The Starting Process of a Pulsed Jet as seen by Schlieren Measurements

Abstract

Pulsed jets are amongst the most common measures of active flow control. For example applied to airfoils, stall effects can be dampened or even suppressed, and, hence, the aerodynamic performance can be improved. Although the implementation is more complex, pulsed jets often prove to be a superior alternative to their continuous counterparts. The current jets were designed with respect to the dynamic stall behavior of helicopter rotor blades. Dynamic stall is a well-known limit for forward flight speeds or maneuver loads that can be addressed using flow control. The current work investigates the starting process of a pulsed jet by means of the Background Oriented Schlieren Technique (BOS), using both ‘standard’ and ‘laser-speckle’ background patterns. In agreement with PIV measurements, the results reveal that the initial structure of the start-up process consists of a vortex ring with increasing diameter but constant convection velocity. The vortex is followed by a turbulent wake and a steady but unadapted supersonic jet with corresponding cell structure.
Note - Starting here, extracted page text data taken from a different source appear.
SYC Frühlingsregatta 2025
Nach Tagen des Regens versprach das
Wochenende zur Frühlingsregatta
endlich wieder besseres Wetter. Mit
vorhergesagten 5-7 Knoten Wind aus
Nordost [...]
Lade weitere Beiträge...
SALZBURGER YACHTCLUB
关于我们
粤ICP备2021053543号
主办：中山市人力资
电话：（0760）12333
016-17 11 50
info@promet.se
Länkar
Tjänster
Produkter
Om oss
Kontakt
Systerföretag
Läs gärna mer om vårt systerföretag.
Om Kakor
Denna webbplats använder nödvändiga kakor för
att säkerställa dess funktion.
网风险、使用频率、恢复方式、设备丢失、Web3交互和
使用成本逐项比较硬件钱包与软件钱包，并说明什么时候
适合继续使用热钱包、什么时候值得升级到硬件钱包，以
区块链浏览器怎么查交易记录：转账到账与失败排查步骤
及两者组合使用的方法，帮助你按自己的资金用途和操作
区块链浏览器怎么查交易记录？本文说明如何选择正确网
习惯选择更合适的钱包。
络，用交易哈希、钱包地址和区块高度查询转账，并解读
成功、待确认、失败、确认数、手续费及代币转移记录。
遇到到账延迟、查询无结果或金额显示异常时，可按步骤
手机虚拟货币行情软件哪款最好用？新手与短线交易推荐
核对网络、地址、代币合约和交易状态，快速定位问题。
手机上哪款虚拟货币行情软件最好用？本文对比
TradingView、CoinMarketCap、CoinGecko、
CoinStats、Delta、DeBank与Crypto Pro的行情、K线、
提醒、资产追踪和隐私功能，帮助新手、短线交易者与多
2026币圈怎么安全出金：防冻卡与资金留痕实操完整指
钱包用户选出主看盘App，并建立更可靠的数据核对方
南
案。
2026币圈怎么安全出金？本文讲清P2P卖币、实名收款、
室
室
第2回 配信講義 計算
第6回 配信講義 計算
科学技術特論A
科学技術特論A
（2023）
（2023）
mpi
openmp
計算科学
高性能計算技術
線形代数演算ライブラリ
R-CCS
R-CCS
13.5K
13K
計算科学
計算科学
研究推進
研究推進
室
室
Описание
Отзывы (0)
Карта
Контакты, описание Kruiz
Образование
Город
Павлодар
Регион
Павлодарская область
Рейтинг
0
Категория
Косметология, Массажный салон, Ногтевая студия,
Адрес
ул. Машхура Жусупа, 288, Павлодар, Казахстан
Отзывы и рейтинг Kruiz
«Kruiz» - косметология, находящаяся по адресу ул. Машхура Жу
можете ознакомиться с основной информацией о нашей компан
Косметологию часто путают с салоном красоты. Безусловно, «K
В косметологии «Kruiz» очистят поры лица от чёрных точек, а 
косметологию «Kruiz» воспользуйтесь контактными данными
The significance of the results is increased by a volumetric reconstruction of the density data, offering further details of the spatial structures. The experimental setup of BOS is not only more convenient in comparison to a standard PIV setup, but also reveals very different phenomena in a single exposure, without additional considerations regarding the follow-up behavior of tracer particles, double-frame time shift, etc.